The tendency in the present study for extracellular potassium ion concentration in penumbra to decrease over time is consistent with the notion that this ion might be removed through the brain vasculature (Bradbury and Stulcova, 1970). Activation of the Na,K-ATPase by potassium in isolated microvessels occurs in the range from 3 to 14 mmol/L (Schielke et al., 1990), concentrations that clearly occur in the ischemic penumbra. Thus, marginal blood flow in the penumbra and normal blood flow in peripenumbra would tend to limit movement of potassium from ischemic core into normal cortex. Movement of extracellular potassium into the vasculature would also explain the loss of total brain potassium reported by others (Schuier and Hossmann, 1980; Watanabe et al., 1977; Bremer et al., 1978). It has been reported that an increase in extracellular potassium exacerbates transport of sodium from blood to brain (Schielke et al., 1991), thus facilitating cellular depolarization, edema, and infarction.
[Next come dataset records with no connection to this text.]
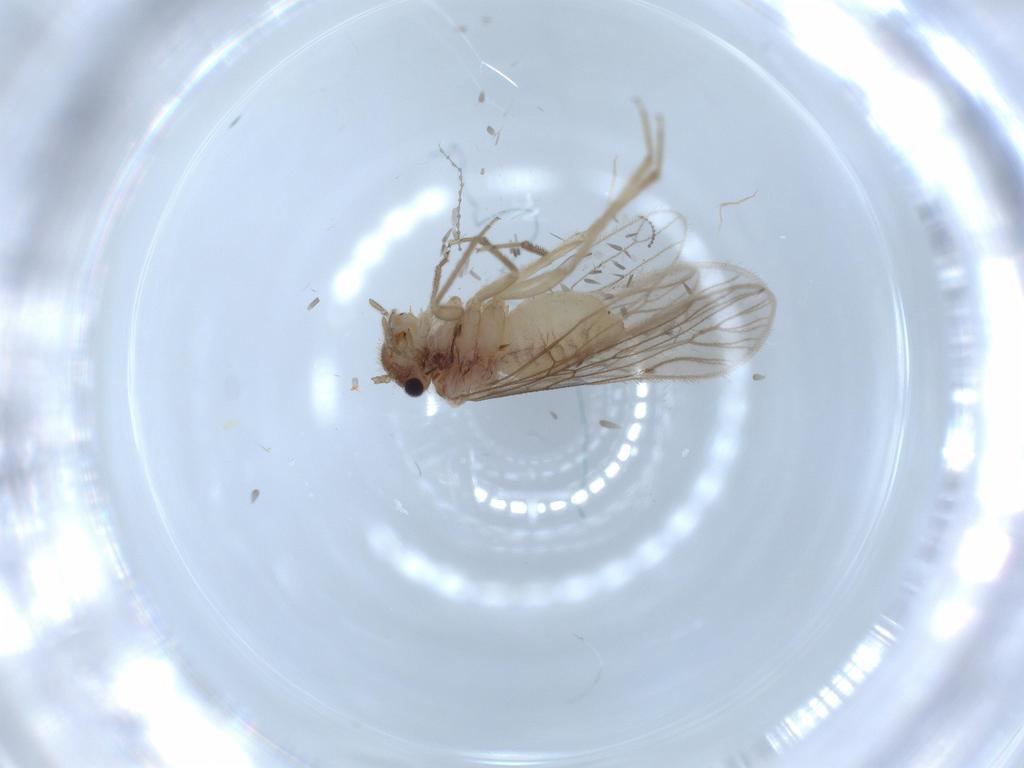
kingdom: Animalia
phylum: Arthropoda
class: Insecta
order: Psocodea
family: Cladiopsocidae
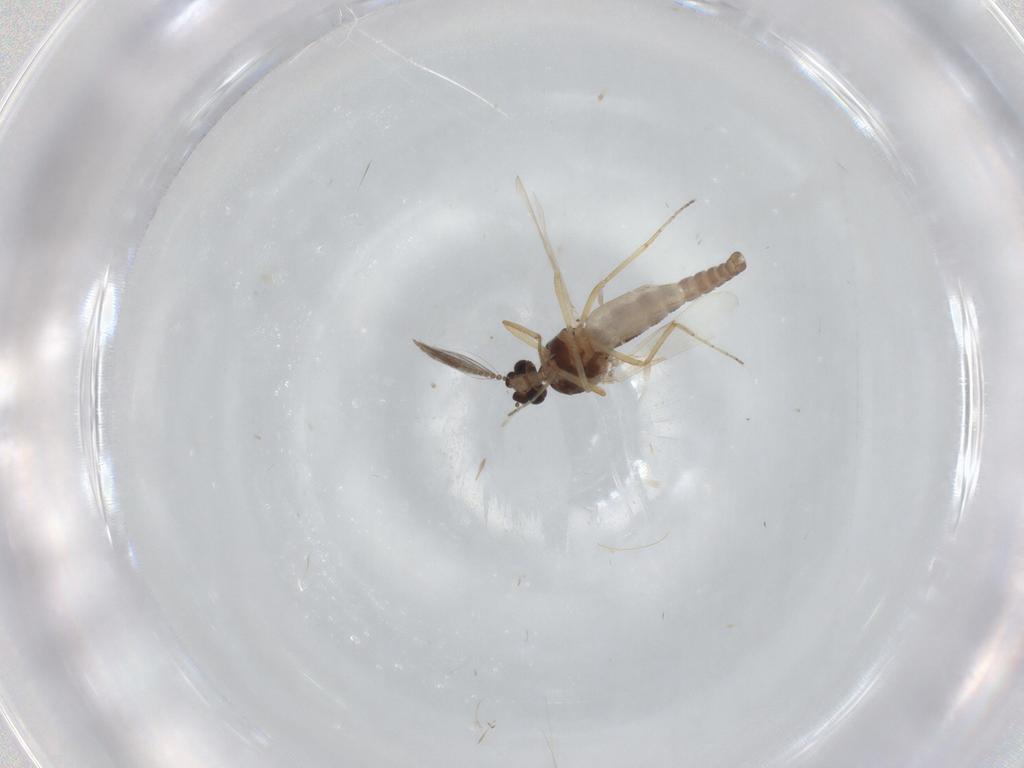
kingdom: Animalia
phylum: Arthropoda
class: Insecta
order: Diptera
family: Ceratopogonidae
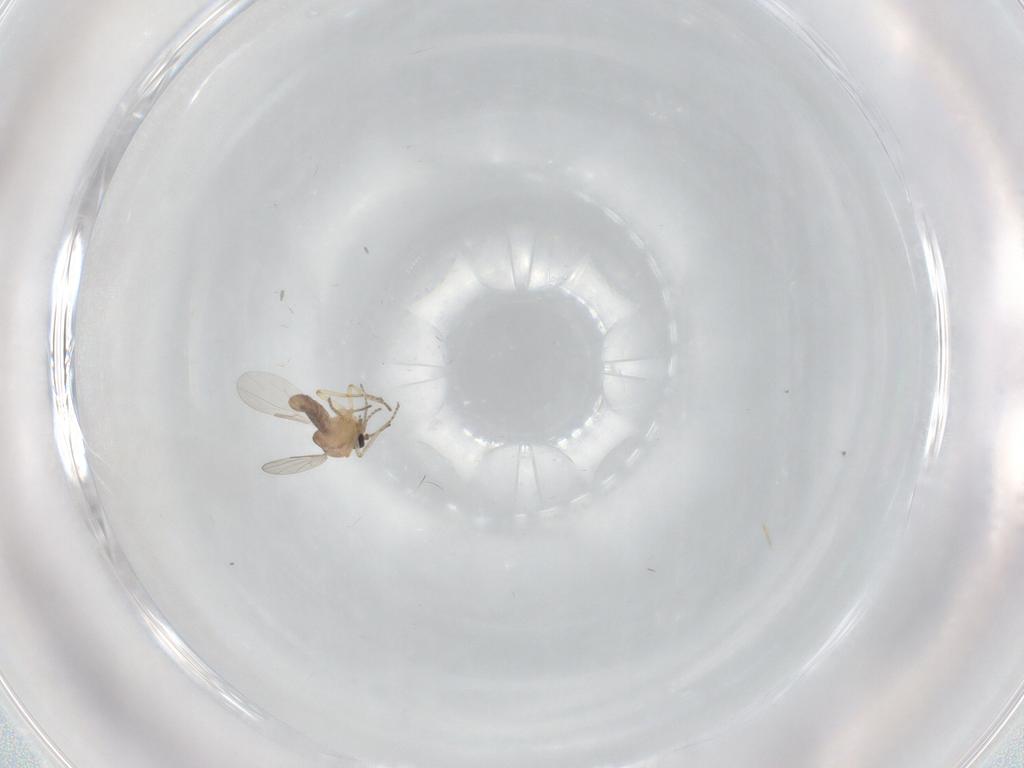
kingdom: Animalia
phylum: Arthropoda
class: Insecta
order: Diptera
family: Ceratopogonidae
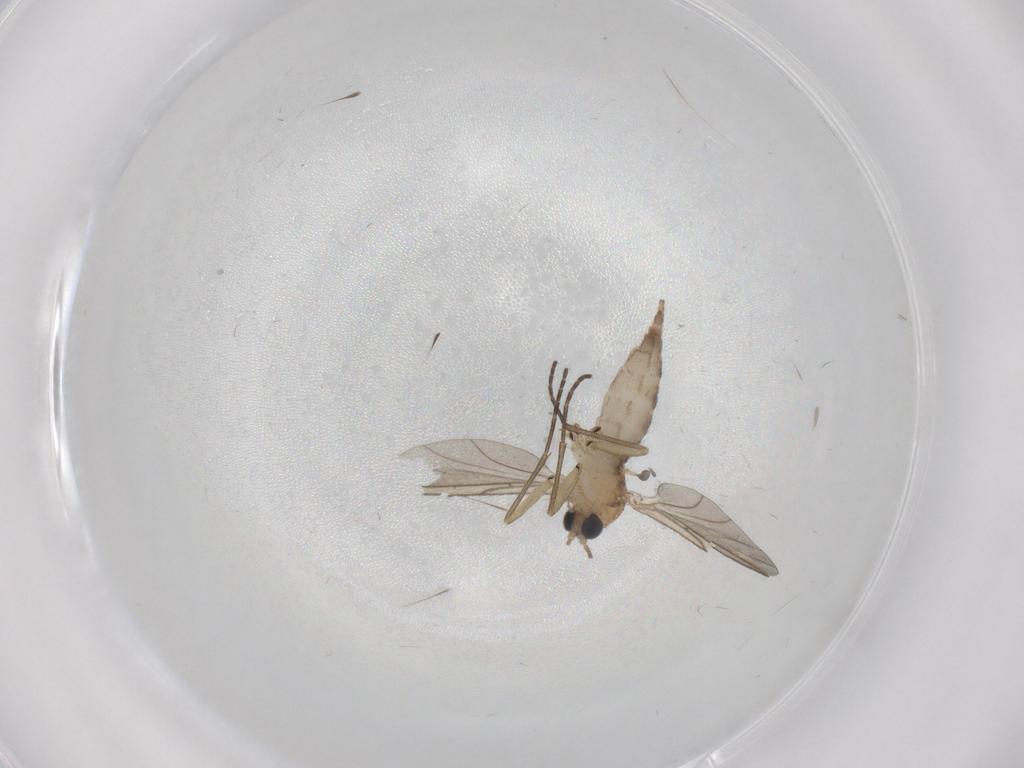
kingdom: Animalia
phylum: Arthropoda
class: Insecta
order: Diptera
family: Sciaridae
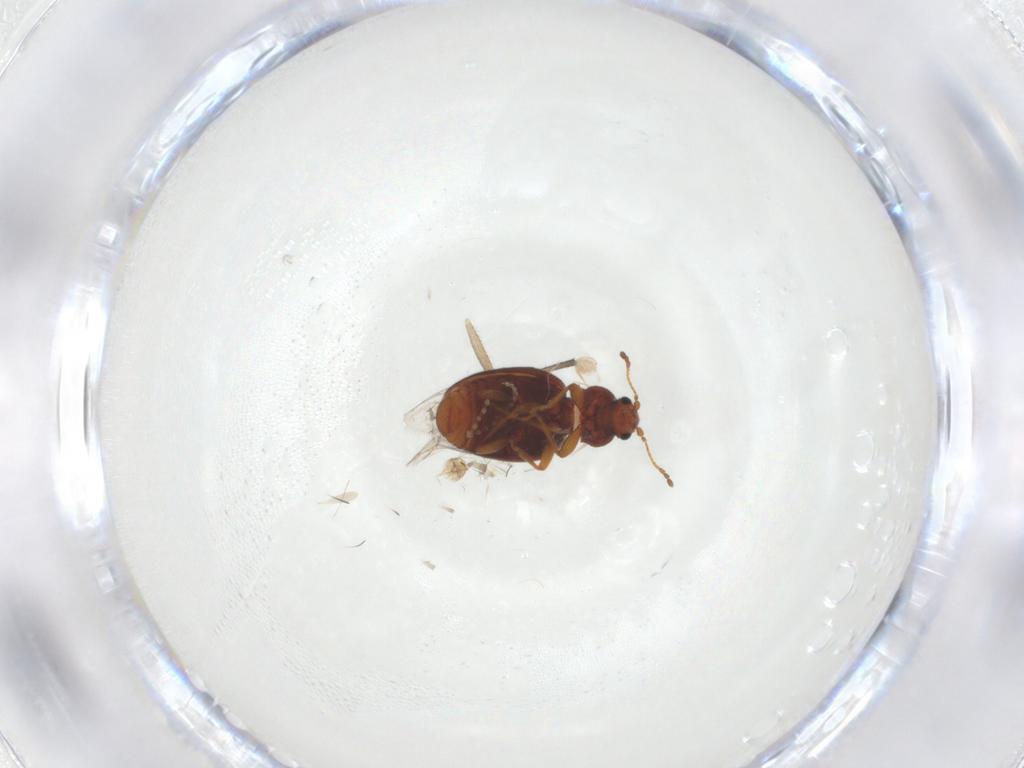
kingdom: Animalia
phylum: Arthropoda
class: Insecta
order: Coleoptera
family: Latridiidae
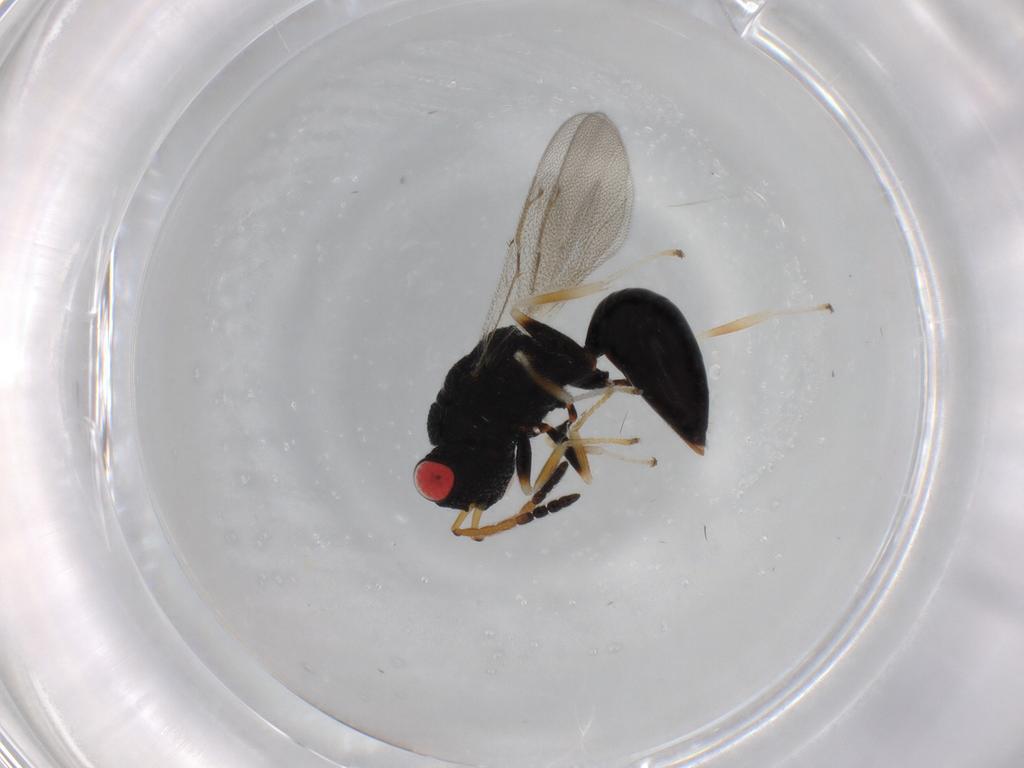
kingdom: Animalia
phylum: Arthropoda
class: Insecta
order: Hymenoptera
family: Eurytomidae
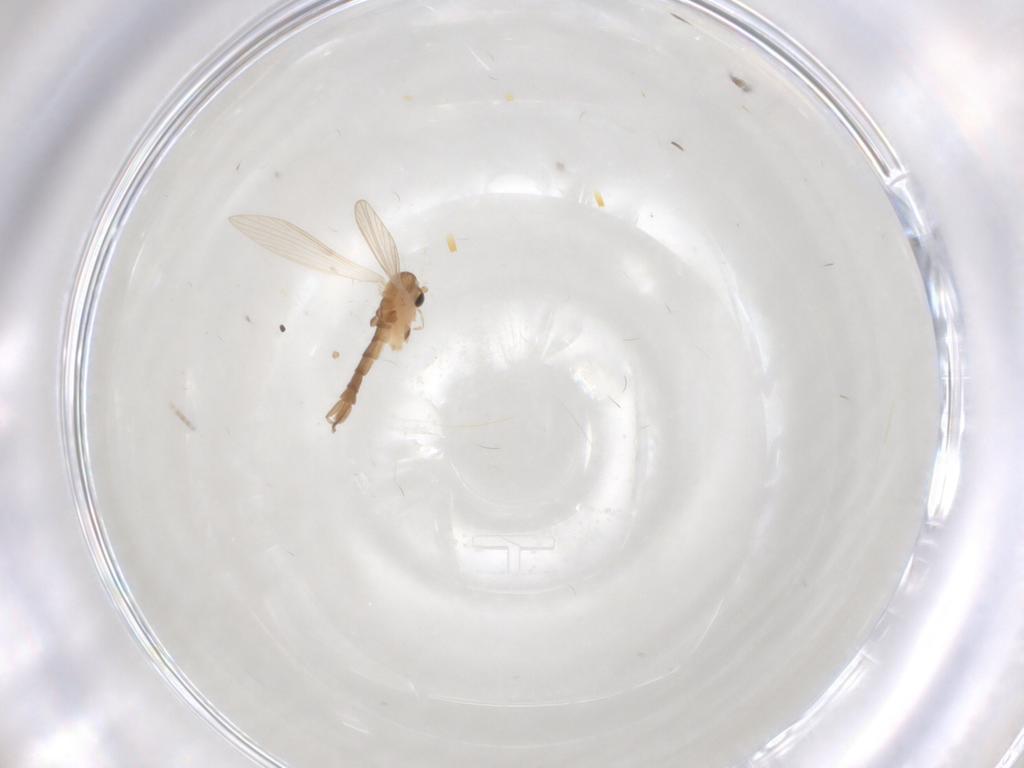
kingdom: Animalia
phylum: Arthropoda
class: Insecta
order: Diptera
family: Psychodidae
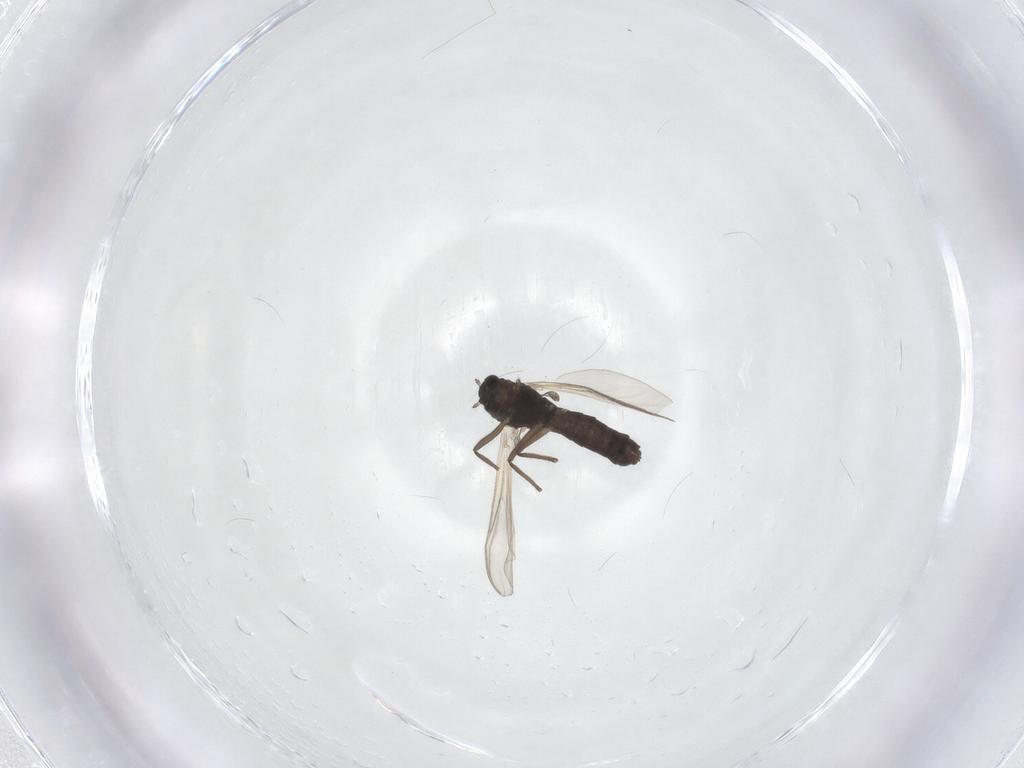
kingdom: Animalia
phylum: Arthropoda
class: Insecta
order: Diptera
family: Chironomidae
In conclusion, we originally suspected that [K+]o in penumbral and perhaps peripenumbral cortex might continue to increase with time after MCAO due to diffusion of potassium from the core or from further release of potassium from cellular elements influenced by high [K+]o in the nearby core. Rather, we observed a decreased in [K+]o in cortex adjacent to the core with time after MCAO. The data indicate that changes in penumbral steady state [K+]o may not predict well the evolution of tissue damage in focal ischemia.